原発の「最大限活用」に向けた関連5法案の審議が始まった。その中に含まれる原子力基本法の改正案は、原発を使い続けるための「国の責務」や施策を事細かに書き込み、将来にわたって推進一辺倒で突き進むかのような内容だ。この改正に反対する。

 基本法は、戦後の原子力開発にあたり、議員立法として1955年に制定された。原子力利用の推進を掲げる一方で、平和目的に限り、「民主、自主、公開」の三原則を置いた。諸施策の根拠法とされ、「原子力の憲法」とも言われる。

 改正案は、条文を大幅に増やした。中には、東京電力福島第一原発の事故を「真摯(しんし)に反省した上で、原子力事故の発生を常に想定」して防止に最大の努力を払うとの記述もある。事故から12年、遅ればせながらであるが、この部分は評価できる。

 ところがその後に続くのは、今後何があっても原発利用を推進していく姿勢を示すとも受け取れる内容がほとんどだ。「基本的施策」の項には、原発関係の技術開発の促進や人材育成、産業基盤の維持・強化といった記述が並ぶ。

 さらに、原発事業者が安定的に事業を行える環境を整備するといった趣旨の項目があり、その前置きとして「電気事業に係る制度の抜本的な改革が実施された状況においても」と記している。安全のための資金確保は必要だが、電力自由化などで原発が不採算になった段階でも、国が事業継続を支え続けると宣言することにならないか。

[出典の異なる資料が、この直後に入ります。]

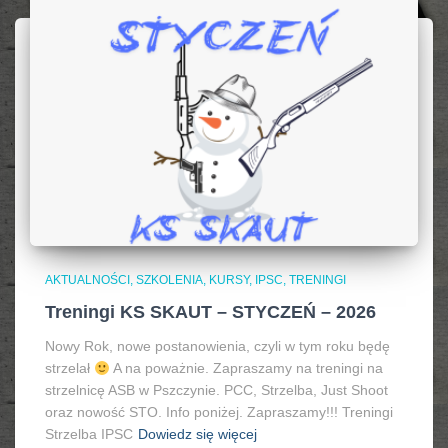
AKTUALNOŚCI, SZKOLENIA, KURSY, IPSC
TRENINGI
Treningi KS SKAUT – STYCZEŃ – 2026
Nowy Rok, nowe postanowienia, czyli w tym roku będę
strzelał
A na poważnie. Zapraszamy na treningi na
strzelnicę ASB w Pszczynie. PCC, Strzelba, Just Shoot
oraz nowość STO. Info poniżej. Zapraszamy!!! Treningi
Strzelba IPSC
Dowiedz się więcej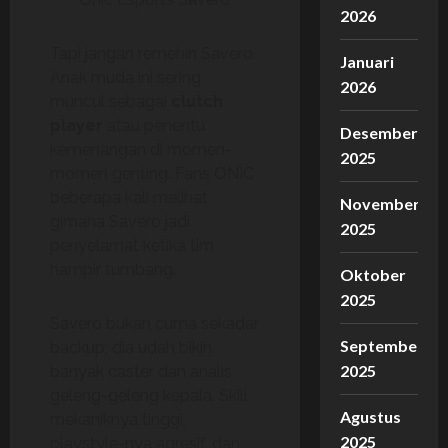
2026
Tapi jangan remehin Savero.
Januari
Anak muda ini sering
2026
muncul sebagai
clutch
player
atau penentu
Desember
kemenangan di momen-
2025
momen genting. Fans ONIC
beberapa kali melihat
November
gimana Savero jadi
2025
penyelamat ketika tim
hampir tumbang.
Oktober
2025
Savero bukan cuma sekadar
September
backup; dia udah bikin
2025
banyak caster dan analis
geleng-geleng kepala. Skill
Agustus
mekaniknya tinggi,
2025
playstyle-nya agresif, dan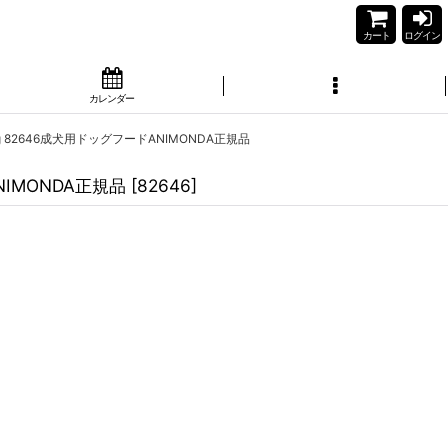
カート
ログイン
カレンダー
 82646成犬用ドッグフードANIMONDA正規品
IMONDA正規品
[
82646
]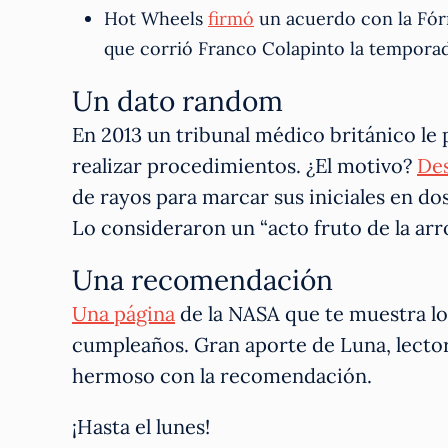
Hot Wheels
firmó
un acuerdo con la Fórm
que corrió Franco Colapinto la temporad
Un dato random
En 2013 un tribunal médico británico le 
realizar procedimientos. ¿El motivo?
De
de rayos para marcar sus iniciales en do
Lo consideraron un “acto fruto de la arr
Una recomendación
Una página
de la NASA que te muestra lo 
cumpleaños. Gran aporte de Luna, lect
hermoso con la recomendación.
¡Hasta el lunes!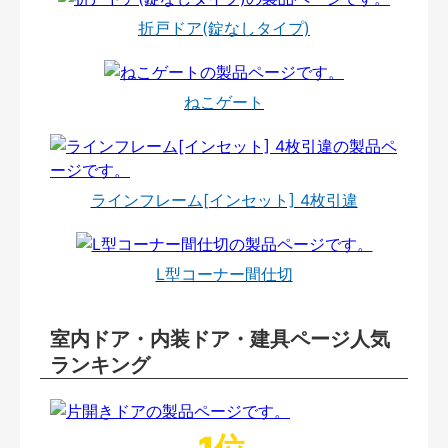
折戸ドア(錠なしタイプ)
ねこゲート
ラインフレーム[インセット] 4枚引違
L型コーナー間仕切
室内ドア・内装ドア・建具ページ人気
ランキング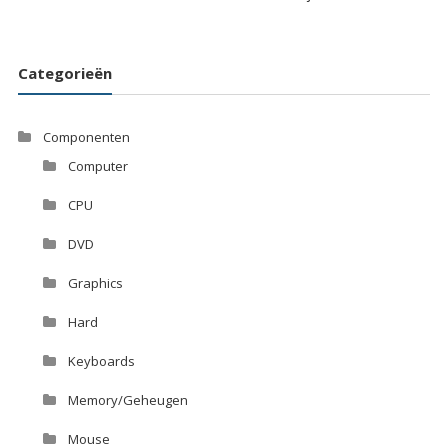
Categorieën
Componenten
Computer
CPU
DVD
Graphics
Hard
Keyboards
Memory/Geheugen
Mouse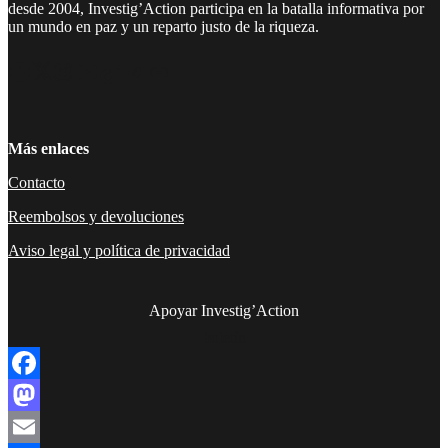
desde 2004, Investig’Action participa en la batalla informativa por
un mundo en paz y un reparto justo de la riqueza.
Facebook
Twitter
Instagram
YouTube
TikTok
Telegram
Enlace
Más enlaces
Contacto
Reembolsos y devoluciones
Aviso legal y política de privacidad
Apoyar Investig’Action
boletín
Facebook
Mastodon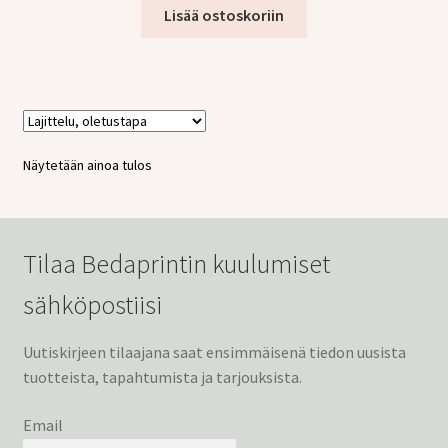
tason
Lisää ostoskoriin
valikko
Näytetään ainoa tulos
Tilaa Bedaprintin kuulumiset
sähköpostiisi
Uutiskirjeen tilaajana saat ensimmäisenä tiedon uusista
tuotteista, tapahtumista ja tarjouksista.
Email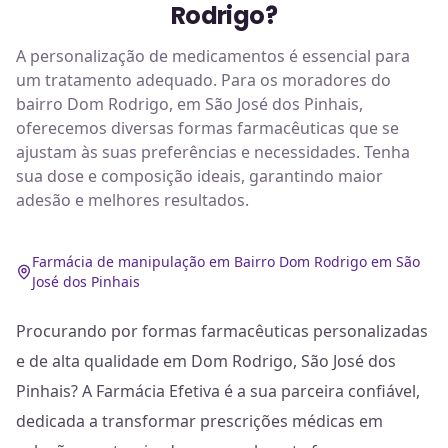
Rodrigo?
A personalização de medicamentos é essencial para
um tratamento adequado. Para os moradores do
bairro Dom Rodrigo, em São José dos Pinhais,
oferecemos diversas formas farmacêuticas que se
ajustam às suas preferências e necessidades. Tenha
sua dose e composição ideais, garantindo maior
adesão e melhores resultados.
Farmácia de manipulação em Bairro Dom Rodrigo em São
José dos Pinhais
Procurando por formas farmacêuticas personalizadas
e de alta qualidade em Dom Rodrigo, São José dos
Pinhais? A Farmácia Efetiva é a sua parceira confiável,
dedicada a transformar prescrições médicas em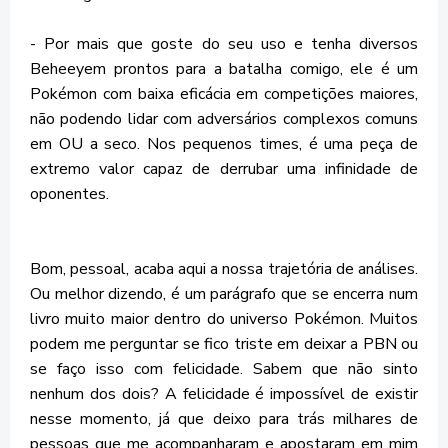
- Por mais que goste do seu uso e tenha diversos
Beheeyem prontos para a batalha comigo, ele é um
Pokémon com baixa eficácia em competições maiores,
não podendo lidar com adversários complexos comuns
em OU a seco. Nos pequenos times, é uma peça de
extremo valor capaz de derrubar uma infinidade de
oponentes.
Bom, pessoal, acaba aqui a nossa trajetória de análises.
Ou melhor dizendo, é um parágrafo que se encerra num
livro muito maior dentro do universo Pokémon. Muitos
podem me perguntar se fico triste em deixar a PBN ou
se faço isso com felicidade. Sabem que não sinto
nenhum dos dois? A felicidade é impossível de existir
nesse momento, já que deixo para trás milhares de
pessoas que me acompanharam e apostaram em mim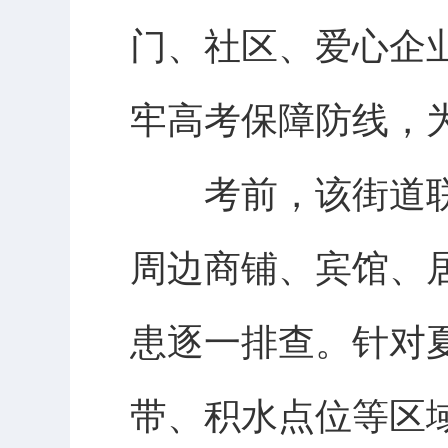
门、社区、爱心企
牢高考保障防线，
考前，该街道联
周边商铺、宾馆、
患逐一排查。针对
带、积水点位等区域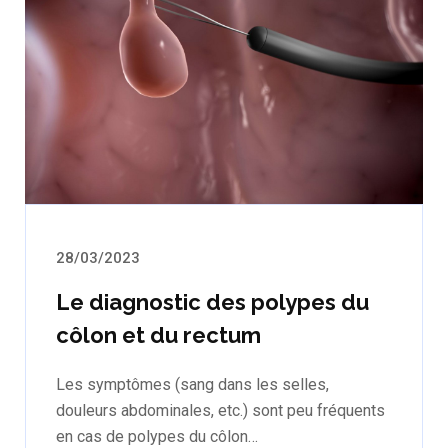
28/03/2023
Le diagnostic des polypes du
côlon et du rectum
Les symptômes (sang dans les selles,
douleurs abdominales, etc.) sont peu fréquents
en cas de polypes du côlon…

 使用済み核燃料の再処理についても「着実な実施を図る」と書き込んだ。再処理の前提になる核燃料サイクル政策は、中核の高速炉計画が頓挫し、行き詰まりが明らかだ。それに固執する姿勢を基本法に盛り込むのも理解できない。

 利用促進ばかりが並ぶ背景には、改正案が、電気事業法改正などとの「束ね法案」として出されている構図がある。

 岸田政権は、原発の運転期間の規制の観点を、従来の安全性確保から「利用政策」に移し、長期運転を可能にしようとしている。電気事業法改正案にはそうした内容が含まれ、基本法改正案にも平仄(ひょうそく)を合わせた記述がある。しっぽが頭を振り回しているのが実態ではないか。

 エネルギー情勢や再生可能エネルギーを含めた関連技術は変革期にあり、原発をめぐる環境も将来大きく変わりうる。基本法の次元で原発のいっそうの推進を固定化し、方向を見直すハードルを上げれば、禍根を残す。「原発復権」のために基本法まで様変わりさせるようなことは、断じて許されない。